[Your instructions]:
The data below holds a line containing "RECT 2.570 36.665 335.990 39.495 ;" and a line containing "RECT 133.490 224.360"; please quote exactly those two lines and every line between them, and nothing else.

- - - - - - -

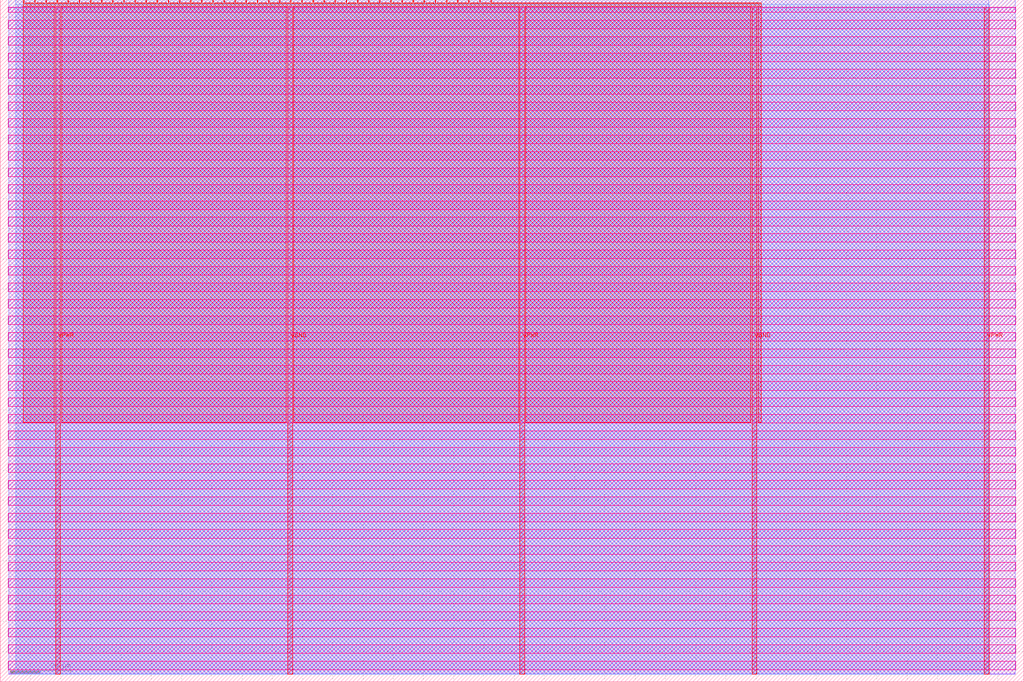
<source format=lef>
VERSION 5.7 ;
  NOWIREEXTENSIONATPIN ON ;
  DIVIDERCHAR "/" ;
  BUSBITCHARS "[]" ;
MACRO tt_um_urish_usb_cdc
  CLASS BLOCK ;
  FOREIGN tt_um_urish_usb_cdc ;
  ORIGIN 0.000 0.000 ;
  SIZE 338.560 BY 225.760 ;
  PIN VGND
    DIRECTION INOUT ;
    USE GROUND ;
    PORT
      LAYER met4 ;
        RECT 95.080 2.480 96.680 223.280 ;
    END
    PORT
      LAYER met4 ;
        RECT 248.680 2.480 250.280 223.280 ;
    END
  END VGND
  PIN VPWR
    DIRECTION INOUT ;
    USE POWER ;
    PORT
      LAYER met4 ;
        RECT 18.280 2.480 19.880 223.280 ;
    END
    PORT
      LAYER met4 ;
        RECT 171.880 2.480 173.480 223.280 ;
    END
    PORT
      LAYER met4 ;
        RECT 325.480 2.480 327.080 223.280 ;
    END
  END VPWR
  PIN clk
    DIRECTION INPUT ;
    USE SIGNAL ;
    ANTENNAGATEAREA 0.852000 ;
    PORT
      LAYER met4 ;
        RECT 158.550 224.760 158.850 225.760 ;
    END
  END clk
  PIN ena
    DIRECTION INPUT ;
    USE SIGNAL ;
    PORT
      LAYER met4 ;
        RECT 162.230 224.760 162.530 225.760 ;
    END
  END ena
  PIN rst_n
    DIRECTION INPUT ;
    USE SIGNAL ;
    ANTENNAGATEAREA 0.196500 ;
    PORT
      LAYER met4 ;
        RECT 154.870 224.760 155.170 225.760 ;
    END
  END rst_n
  PIN ui_in[0]
    DIRECTION INPUT ;
    USE SIGNAL ;
    ANTENNAGATEAREA 0.213000 ;
    PORT
      LAYER met4 ;
        RECT 151.190 224.760 151.490 225.760 ;
    END
  END ui_in[0]
  PIN ui_in[1]
    DIRECTION INPUT ;
    USE SIGNAL ;
    ANTENNAGATEAREA 0.196500 ;
    PORT
      LAYER met4 ;
        RECT 147.510 224.760 147.810 225.760 ;
    END
  END ui_in[1]
  PIN ui_in[2]
    DIRECTION INPUT ;
    USE SIGNAL ;
    ANTENNAGATEAREA 0.159000 ;
    PORT
      LAYER met4 ;
        RECT 143.830 224.760 144.130 225.760 ;
    END
  END ui_in[2]
  PIN ui_in[3]
    DIRECTION INPUT ;
    USE SIGNAL ;
    ANTENNAGATEAREA 0.213000 ;
    PORT
      LAYER met4 ;
        RECT 140.150 224.760 140.450 225.760 ;
    END
  END ui_in[3]
  PIN ui_in[4]
    DIRECTION INPUT ;
    USE SIGNAL ;
    ANTENNAGATEAREA 0.213000 ;
    PORT
      LAYER met4 ;
        RECT 136.470 224.760 136.770 225.760 ;
    END
  END ui_in[4]
  PIN ui_in[5]
    DIRECTION INPUT ;
    USE SIGNAL ;
    ANTENNAGATEAREA 0.159000 ;
    PORT
      LAYER met4 ;
        RECT 132.790 224.760 133.090 225.760 ;
    END
  END ui_in[5]
  PIN ui_in[6]
    DIRECTION INPUT ;
    USE SIGNAL ;
    ANTENNAGATEAREA 0.213000 ;
    PORT
      LAYER met4 ;
        RECT 129.110 224.760 129.410 225.760 ;
    END
  END ui_in[6]
  PIN ui_in[7]
    DIRECTION INPUT ;
    USE SIGNAL ;
    ANTENNAGATEAREA 0.159000 ;
    PORT
      LAYER met4 ;
        RECT 125.430 224.760 125.730 225.760 ;
    END
  END ui_in[7]
  PIN uio_in[0]
    DIRECTION INPUT ;
    USE SIGNAL ;
    ANTENNAGATEAREA 0.196500 ;
    PORT
      LAYER met4 ;
        RECT 121.750 224.760 122.050 225.760 ;
    END
  END uio_in[0]
  PIN uio_in[1]
    DIRECTION INPUT ;
    USE SIGNAL ;
    ANTENNAGATEAREA 0.196500 ;
    PORT
      LAYER met4 ;
        RECT 118.070 224.760 118.370 225.760 ;
    END
  END uio_in[1]
  PIN uio_in[2]
    DIRECTION INPUT ;
    USE SIGNAL ;
    ANTENNAGATEAREA 0.196500 ;
    PORT
      LAYER met4 ;
        RECT 114.390 224.760 114.690 225.760 ;
    END
  END uio_in[2]
  PIN uio_in[3]
    DIRECTION INPUT ;
    USE SIGNAL ;
    PORT
      LAYER met4 ;
        RECT 110.710 224.760 111.010 225.760 ;
    END
  END uio_in[3]
  PIN uio_in[4]
    DIRECTION INPUT ;
    USE SIGNAL ;
    PORT
      LAYER met4 ;
        RECT 107.030 224.760 107.330 225.760 ;
    END
  END uio_in[4]
  PIN uio_in[5]
    DIRECTION INPUT ;
    USE SIGNAL ;
    ANTENNAGATEAREA 0.196500 ;
    PORT
      LAYER met4 ;
        RECT 103.350 224.760 103.650 225.760 ;
    END
  END uio_in[5]
  PIN uio_in[6]
    DIRECTION INPUT ;
    USE SIGNAL ;
    PORT
      LAYER met4 ;
        RECT 99.670 224.760 99.970 225.760 ;
    END
  END uio_in[6]
  PIN uio_in[7]
    DIRECTION INPUT ;
    USE SIGNAL ;
    PORT
      LAYER met4 ;
        RECT 95.990 224.760 96.290 225.760 ;
    END
  END uio_in[7]
  PIN uio_oe[0]
    DIRECTION OUTPUT TRISTATE ;
    USE SIGNAL ;
    ANTENNADIFFAREA 0.795200 ;
    PORT
      LAYER met4 ;
        RECT 33.430 224.760 33.730 225.760 ;
    END
  END uio_oe[0]
  PIN uio_oe[1]
    DIRECTION OUTPUT TRISTATE ;
    USE SIGNAL ;
    ANTENNADIFFAREA 0.795200 ;
    PORT
      LAYER met4 ;
        RECT 29.750 224.760 30.050 225.760 ;
    END
  END uio_oe[1]
  PIN uio_oe[2]
    DIRECTION OUTPUT TRISTATE ;
    USE SIGNAL ;
    PORT
      LAYER met4 ;
        RECT 26.070 224.760 26.370 225.760 ;
    END
  END uio_oe[2]
  PIN uio_oe[3]
    DIRECTION OUTPUT TRISTATE ;
    USE SIGNAL ;
    PORT
      LAYER met4 ;
        RECT 22.390 224.760 22.690 225.760 ;
    END
  END uio_oe[3]
  PIN uio_oe[4]
    DIRECTION OUTPUT TRISTATE ;
    USE SIGNAL ;
    PORT
      LAYER met4 ;
        RECT 18.710 224.760 19.010 225.760 ;
    END
  END uio_oe[4]
  PIN uio_oe[5]
    DIRECTION OUTPUT TRISTATE ;
    USE SIGNAL ;
    PORT
      LAYER met4 ;
        RECT 15.030 224.760 15.330 225.760 ;
    END
  END uio_oe[5]
  PIN uio_oe[6]
    DIRECTION OUTPUT TRISTATE ;
    USE SIGNAL ;
    PORT
      LAYER met4 ;
        RECT 11.350 224.760 11.650 225.760 ;
    END
  END uio_oe[6]
  PIN uio_oe[7]
    DIRECTION OUTPUT TRISTATE ;
    USE SIGNAL ;
    PORT
      LAYER met4 ;
        RECT 7.670 224.760 7.970 225.760 ;
    END
  END uio_oe[7]
  PIN uio_out[0]
    DIRECTION OUTPUT TRISTATE ;
    USE SIGNAL ;
    ANTENNADIFFAREA 0.795200 ;
    PORT
      LAYER met4 ;
        RECT 62.870 224.760 63.170 225.760 ;
    END
  END uio_out[0]
  PIN uio_out[1]
    DIRECTION OUTPUT TRISTATE ;
    USE SIGNAL ;
    ANTENNADIFFAREA 0.795200 ;
    PORT
      LAYER met4 ;
        RECT 59.190 224.760 59.490 225.760 ;
    END
  END uio_out[1]
  PIN uio_out[2]
    DIRECTION OUTPUT TRISTATE ;
    USE SIGNAL ;
    PORT
      LAYER met4 ;
        RECT 55.510 224.760 55.810 225.760 ;
    END
  END uio_out[2]
  PIN uio_out[3]
    DIRECTION OUTPUT TRISTATE ;
    USE SIGNAL ;
    ANTENNADIFFAREA 0.795200 ;
    PORT
      LAYER met4 ;
        RECT 51.830 224.760 52.130 225.760 ;
    END
  END uio_out[3]
  PIN uio_out[4]
    DIRECTION OUTPUT TRISTATE ;
    USE SIGNAL ;
    ANTENNADIFFAREA 0.795200 ;
    PORT
      LAYER met4 ;
        RECT 48.150 224.760 48.450 225.760 ;
    END
  END uio_out[4]
  PIN uio_out[5]
    DIRECTION OUTPUT TRISTATE ;
    USE SIGNAL ;
    PORT
      LAYER met4 ;
        RECT 44.470 224.760 44.770 225.760 ;
    END
  END uio_out[5]
  PIN uio_out[6]
    DIRECTION OUTPUT TRISTATE ;
    USE SIGNAL ;
    ANTENNADIFFAREA 0.795200 ;
    PORT
      LAYER met4 ;
        RECT 40.790 224.760 41.090 225.760 ;
    END
  END uio_out[6]
  PIN uio_out[7]
    DIRECTION OUTPUT TRISTATE ;
    USE SIGNAL ;
    ANTENNADIFFAREA 0.795200 ;
    PORT
      LAYER met4 ;
        RECT 37.110 224.760 37.410 225.760 ;
    END
  END uio_out[7]
  PIN uo_out[0]
    DIRECTION OUTPUT TRISTATE ;
    USE SIGNAL ;
    ANTENNADIFFAREA 0.891000 ;
    PORT
      LAYER met4 ;
        RECT 92.310 224.760 92.610 225.760 ;
    END
  END uo_out[0]
  PIN uo_out[1]
    DIRECTION OUTPUT TRISTATE ;
    USE SIGNAL ;
    ANTENNADIFFAREA 0.891000 ;
    PORT
      LAYER met4 ;
        RECT 88.630 224.760 88.930 225.760 ;
    END
  END uo_out[1]
  PIN uo_out[2]
    DIRECTION OUTPUT TRISTATE ;
    USE SIGNAL ;
    ANTENNADIFFAREA 0.891000 ;
    PORT
      LAYER met4 ;
        RECT 84.950 224.760 85.250 225.760 ;
    END
  END uo_out[2]
  PIN uo_out[3]
    DIRECTION OUTPUT TRISTATE ;
    USE SIGNAL ;
    ANTENNADIFFAREA 0.891000 ;
    PORT
      LAYER met4 ;
        RECT 81.270 224.760 81.570 225.760 ;
    END
  END uo_out[3]
  PIN uo_out[4]
    DIRECTION OUTPUT TRISTATE ;
    USE SIGNAL ;
    ANTENNADIFFAREA 0.891000 ;
    PORT
      LAYER met4 ;
        RECT 77.590 224.760 77.890 225.760 ;
    END
  END uo_out[4]
  PIN uo_out[5]
    DIRECTION OUTPUT TRISTATE ;
    USE SIGNAL ;
    ANTENNADIFFAREA 0.891000 ;
    PORT
      LAYER met4 ;
        RECT 73.910 224.760 74.210 225.760 ;
    END
  END uo_out[5]
  PIN uo_out[6]
    DIRECTION OUTPUT TRISTATE ;
    USE SIGNAL ;
    ANTENNADIFFAREA 0.891000 ;
    PORT
      LAYER met4 ;
        RECT 70.230 224.760 70.530 225.760 ;
    END
  END uo_out[6]
  PIN uo_out[7]
    DIRECTION OUTPUT TRISTATE ;
    USE SIGNAL ;
    ANTENNADIFFAREA 0.891000 ;
    PORT
      LAYER met4 ;
        RECT 66.550 224.760 66.850 225.760 ;
    END
  END uo_out[7]
  OBS
      LAYER nwell ;
        RECT 2.570 221.625 335.990 223.230 ;
        RECT 2.570 216.185 335.990 219.015 ;
        RECT 2.570 210.745 335.990 213.575 ;
        RECT 2.570 205.305 335.990 208.135 ;
        RECT 2.570 199.865 335.990 202.695 ;
        RECT 2.570 194.425 335.990 197.255 ;
        RECT 2.570 188.985 335.990 191.815 ;
        RECT 2.570 183.545 335.990 186.375 ;
        RECT 2.570 178.105 335.990 180.935 ;
        RECT 2.570 172.665 335.990 175.495 ;
        RECT 2.570 167.225 335.990 170.055 ;
        RECT 2.570 161.785 335.990 164.615 ;
        RECT 2.570 156.345 335.990 159.175 ;
        RECT 2.570 150.905 335.990 153.735 ;
        RECT 2.570 145.465 335.990 148.295 ;
        RECT 2.570 140.025 335.990 142.855 ;
        RECT 2.570 134.585 335.990 137.415 ;
        RECT 2.570 129.145 335.990 131.975 ;
        RECT 2.570 123.705 335.990 126.535 ;
        RECT 2.570 118.265 335.990 121.095 ;
        RECT 2.570 112.825 335.990 115.655 ;
        RECT 2.570 107.385 335.990 110.215 ;
        RECT 2.570 101.945 335.990 104.775 ;
        RECT 2.570 96.505 335.990 99.335 ;
        RECT 2.570 91.065 335.990 93.895 ;
        RECT 2.570 85.625 335.990 88.455 ;
        RECT 2.570 80.185 335.990 83.015 ;
        RECT 2.570 74.745 335.990 77.575 ;
        RECT 2.570 69.305 335.990 72.135 ;
        RECT 2.570 63.865 335.990 66.695 ;
        RECT 2.570 58.425 335.990 61.255 ;
        RECT 2.570 52.985 335.990 55.815 ;
        RECT 2.570 47.545 335.990 50.375 ;
        RECT 2.570 42.105 335.990 44.935 ;
        RECT 2.570 36.665 335.990 39.495 ;
        RECT 2.570 31.225 335.990 34.055 ;
        RECT 2.570 25.785 335.990 28.615 ;
        RECT 2.570 20.345 335.990 23.175 ;
        RECT 2.570 14.905 335.990 17.735 ;
        RECT 2.570 9.465 335.990 12.295 ;
        RECT 2.570 4.025 335.990 6.855 ;
      LAYER li1 ;
        RECT 2.760 2.635 335.800 223.125 ;
      LAYER met1 ;
        RECT 2.760 2.480 335.800 225.720 ;
      LAYER met2 ;
        RECT 5.150 2.535 327.050 225.750 ;
      LAYER met3 ;
        RECT 5.125 2.555 327.070 224.225 ;
      LAYER met4 ;
        RECT 8.370 224.360 10.950 224.760 ;
        RECT 12.050 224.360 14.630 224.760 ;
        RECT 15.730 224.360 18.310 224.760 ;
        RECT 19.410 224.360 21.990 224.760 ;
        RECT 23.090 224.360 25.670 224.760 ;
        RECT 26.770 224.360 29.350 224.760 ;
        RECT 30.450 224.360 33.030 224.760 ;
        RECT 34.130 224.360 36.710 224.760 ;
        RECT 37.810 224.360 40.390 224.760 ;
        RECT 41.490 224.360 44.070 224.760 ;
        RECT 45.170 224.360 47.750 224.760 ;
        RECT 48.850 224.360 51.430 224.760 ;
        RECT 52.530 224.360 55.110 224.760 ;
        RECT 56.210 224.360 58.790 224.760 ;
        RECT 59.890 224.360 62.470 224.760 ;
        RECT 63.570 224.360 66.150 224.760 ;
        RECT 67.250 224.360 69.830 224.760 ;
        RECT 70.930 224.360 73.510 224.760 ;
        RECT 74.610 224.360 77.190 224.760 ;
        RECT 78.290 224.360 80.870 224.760 ;
        RECT 81.970 224.360 84.550 224.760 ;
        RECT 85.650 224.360 88.230 224.760 ;
        RECT 89.330 224.360 91.910 224.760 ;
        RECT 93.010 224.360 95.590 224.760 ;
        RECT 96.690 224.360 99.270 224.760 ;
        RECT 100.370 224.360 102.950 224.760 ;
        RECT 104.050 224.360 106.630 224.760 ;
        RECT 107.730 224.360 110.310 224.760 ;
        RECT 111.410 224.360 113.990 224.760 ;
        RECT 115.090 224.360 117.670 224.760 ;
        RECT 118.770 224.360 121.350 224.760 ;
        RECT 122.450 224.360 125.030 224.760 ;
        RECT 126.130 224.360 128.710 224.760 ;
        RECT 129.810 224.360 132.390 224.760 ;
        RECT 133.490 224.360 136.070 224.760 ;
        RECT 137.170 224.360 139.750 224.760 ;
        RECT 140.850 224.360 143.430 224.760 ;
        RECT 144.530 224.360 147.110 224.760 ;
        RECT 148.210 224.360 150.790 224.760 ;
        RECT 151.890 224.360 154.470 224.760 ;
        RECT 155.570 224.360 158.150 224.760 ;
        RECT 159.250 224.360 161.830 224.760 ;
        RECT 162.930 224.360 251.785 224.760 ;
        RECT 7.655 223.680 251.785 224.360 ;
        RECT 7.655 85.855 17.880 223.680 ;
        RECT 20.280 85.855 94.680 223.680 ;
        RECT 97.080 85.855 171.480 223.680 ;
        RECT 173.880 85.855 248.280 223.680 ;
        RECT 250.680 85.855 251.785 223.680 ;
  END
END tt_um_urish_usb_cdc
END LIBRARY


</source>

- - - - - - -

[Reply to the task]:
        RECT 2.570 36.665 335.990 39.495 ;
        RECT 2.570 31.225 335.990 34.055 ;
        RECT 2.570 25.785 335.990 28.615 ;
        RECT 2.570 20.345 335.990 23.175 ;
        RECT 2.570 14.905 335.990 17.735 ;
        RECT 2.570 9.465 335.990 12.295 ;
        RECT 2.570 4.025 335.990 6.855 ;
      LAYER li1 ;
        RECT 2.760 2.635 335.800 223.125 ;
      LAYER met1 ;
        RECT 2.760 2.480 335.800 225.720 ;
      LAYER met2 ;
        RECT 5.150 2.535 327.050 225.750 ;
      LAYER met3 ;
        RECT 5.125 2.555 327.070 224.225 ;
      LAYER met4 ;
        RECT 8.370 224.360 10.950 224.760 ;
        RECT 12.050 224.360 14.630 224.760 ;
        RECT 15.730 224.360 18.310 224.760 ;
        RECT 19.410 224.360 21.990 224.760 ;
        RECT 23.090 224.360 25.670 224.760 ;
        RECT 26.770 224.360 29.350 224.760 ;
        RECT 30.450 224.360 33.030 224.760 ;
        RECT 34.130 224.360 36.710 224.760 ;
        RECT 37.810 224.360 40.390 224.760 ;
        RECT 41.490 224.360 44.070 224.760 ;
        RECT 45.170 224.360 47.750 224.760 ;
        RECT 48.850 224.360 51.430 224.760 ;
        RECT 52.530 224.360 55.110 224.760 ;
        RECT 56.210 224.360 58.790 224.760 ;
        RECT 59.890 224.360 62.470 224.760 ;
        RECT 63.570 224.360 66.150 224.760 ;
        RECT 67.250 224.360 69.830 224.760 ;
        RECT 70.930 224.360 73.510 224.760 ;
        RECT 74.610 224.360 77.190 224.760 ;
        RECT 78.290 224.360 80.870 224.760 ;
        RECT 81.970 224.360 84.550 224.760 ;
        RECT 85.650 224.360 88.230 224.760 ;
        RECT 89.330 224.360 91.910 224.760 ;
        RECT 93.010 224.360 95.590 224.760 ;
        RECT 96.690 224.360 99.270 224.760 ;
        RECT 100.370 224.360 102.950 224.760 ;
        RECT 104.050 224.360 106.630 224.760 ;
        RECT 107.730 224.360 110.310 224.760 ;
        RECT 111.410 224.360 113.990 224.760 ;
        RECT 115.090 224.360 117.670 224.760 ;
        RECT 118.770 224.360 121.350 224.760 ;
        RECT 122.450 224.360 125.030 224.760 ;
        RECT 126.130 224.360 128.710 224.760 ;
        RECT 129.810 224.360 132.390 224.760 ;
        RECT 133.490 224.360 136.070 224.760 ;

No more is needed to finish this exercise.